元首相の妻はエキゾチックで美しいオリヴィア・ウィリアムズです。「シックス・センス」の奥さんでしたね。「ゴーストライター」の中でもとても不思議な役回りでした。
秘書はキム・キャトラルです。この秘書の役もいい案配でした。ちょっと怖そうで謎性もあって、でもやっぱり最後には哀愁が多少あります。
その他の人物も、ちょい役も含めて全員なんか心に引っかかる演出を施されています。みんな味わい深いですよ。
「テープに録音」「いえ、ディスクです」とか、鉛色のどんよりした映画の中でたくさんの洒落たおもしろいセリフが配置されていて、暗くなりすぎぬよう細心の注意が払われています。人物描写の味わい深さにも一役買っていて、こういった丁寧さがこの映画を貫く魅力だと思います。
ロマン・ポランスキーと言えば少年の頃に見た「ローズマリーの赤ちゃん」でずっしーんと持って行かれてから巨匠と認識していますけど、一般の巨匠と違ってこの方の巨匠感は芸術的な方面でなくやっぱりエンターテインメントにやや寄っているのがかっこいいです。かっこいいし、だからこそ芸術家なのであるとも思えてしまいます。
「ローズマリーの赤ちゃん」にしても、少年にだってその魅力が強く伝わるんですからね。とってもわかりやすい、かと言って全然軽すぎないこの方の才能がうかがえるというものです。

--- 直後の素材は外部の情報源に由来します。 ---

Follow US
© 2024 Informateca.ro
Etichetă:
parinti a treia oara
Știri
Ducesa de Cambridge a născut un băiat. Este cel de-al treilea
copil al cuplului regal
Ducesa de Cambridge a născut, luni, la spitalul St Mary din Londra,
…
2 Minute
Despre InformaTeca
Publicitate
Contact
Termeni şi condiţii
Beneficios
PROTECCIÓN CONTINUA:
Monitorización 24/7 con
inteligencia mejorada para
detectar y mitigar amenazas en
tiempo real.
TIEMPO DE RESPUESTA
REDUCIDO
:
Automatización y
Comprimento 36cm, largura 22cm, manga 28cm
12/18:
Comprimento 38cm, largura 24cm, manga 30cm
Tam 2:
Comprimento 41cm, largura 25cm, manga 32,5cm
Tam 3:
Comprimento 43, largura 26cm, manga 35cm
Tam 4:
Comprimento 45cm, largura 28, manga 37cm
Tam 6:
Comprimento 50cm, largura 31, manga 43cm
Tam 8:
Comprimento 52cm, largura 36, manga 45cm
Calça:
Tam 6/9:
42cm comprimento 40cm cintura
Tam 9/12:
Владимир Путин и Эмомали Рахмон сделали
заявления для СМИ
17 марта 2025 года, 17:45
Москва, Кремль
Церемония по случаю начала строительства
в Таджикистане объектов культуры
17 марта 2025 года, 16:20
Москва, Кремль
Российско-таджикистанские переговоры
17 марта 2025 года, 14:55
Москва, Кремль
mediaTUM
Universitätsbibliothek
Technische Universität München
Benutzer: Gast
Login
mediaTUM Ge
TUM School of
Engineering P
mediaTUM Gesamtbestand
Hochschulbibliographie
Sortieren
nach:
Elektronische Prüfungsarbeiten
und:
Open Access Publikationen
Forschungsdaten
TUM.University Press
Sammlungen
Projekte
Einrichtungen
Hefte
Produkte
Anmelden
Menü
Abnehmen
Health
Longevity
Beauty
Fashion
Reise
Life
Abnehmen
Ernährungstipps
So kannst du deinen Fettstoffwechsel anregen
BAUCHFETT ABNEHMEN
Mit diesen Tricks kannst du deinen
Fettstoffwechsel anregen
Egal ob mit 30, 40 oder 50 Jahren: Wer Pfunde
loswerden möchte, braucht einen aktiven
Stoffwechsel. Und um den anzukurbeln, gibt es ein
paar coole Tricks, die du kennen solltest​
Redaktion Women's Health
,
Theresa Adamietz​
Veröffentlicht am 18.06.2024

比較的最近作では「戦場のピアニスト」がありますが、「ゴーストライター」がただの陰謀サスペンスかと思ったらそうではないってのと同じく、ただの戦時の感動物語かと思ったら全然ちがっていて、やはりあまり深くものを考えない主人公が他人の手助けと偶然でもって飄々と生き延びるとてもへんてこな映画でした。それでいて見終わった後にずっしりくる映画作りの匠の技が冴え渡っているのでありまして、巨匠の巨匠たる所以だなと思わないではおれません。
Movie Booでは「吸血鬼」でちょっとだけロマン・ポランスキーの歴史に触れてますので繰り返しませんが、政治的な思想が「ゴーストライター」に若干にじみ出ています。「アメリカのポチ」ブレア首相のような元首相アダム・ラングの描き方ひとつ見てみても、とても複雑な処理を施していることがわかるでしょう。複雑な処理を経て「若干」の政治的な思想が見え隠れする奥ゆかしさと潔さをきちんと受け止めましょう。
釈放されてすぐに撮ったのがこの「ゴーストライター」なのでしょうか?いや、釈放された年が公開年ですから、拘束前に撮られていたんでしょうか、よくわかりませんが、ご本人的にはあれこれと大変な時期であったことも「ゴーストライター」の複雑さの要因かもしれません。
この映画は至るところで要注目の綿密な描写が噴出します。
見終わった後、シーンごとの反芻をひとつひとつ行えば何時間も楽しめます。ネタバレ系サイトでないのでここには書きませんが。
そういった楽しみ方で夜中までわーわー喋りあえる見どころだらけの作品なのでして、実際に我が家の映画部では「映画の面白さと、ビールと夜中時間の消費量が比例する」という定義を再確認できた最高に良質の一本でありました。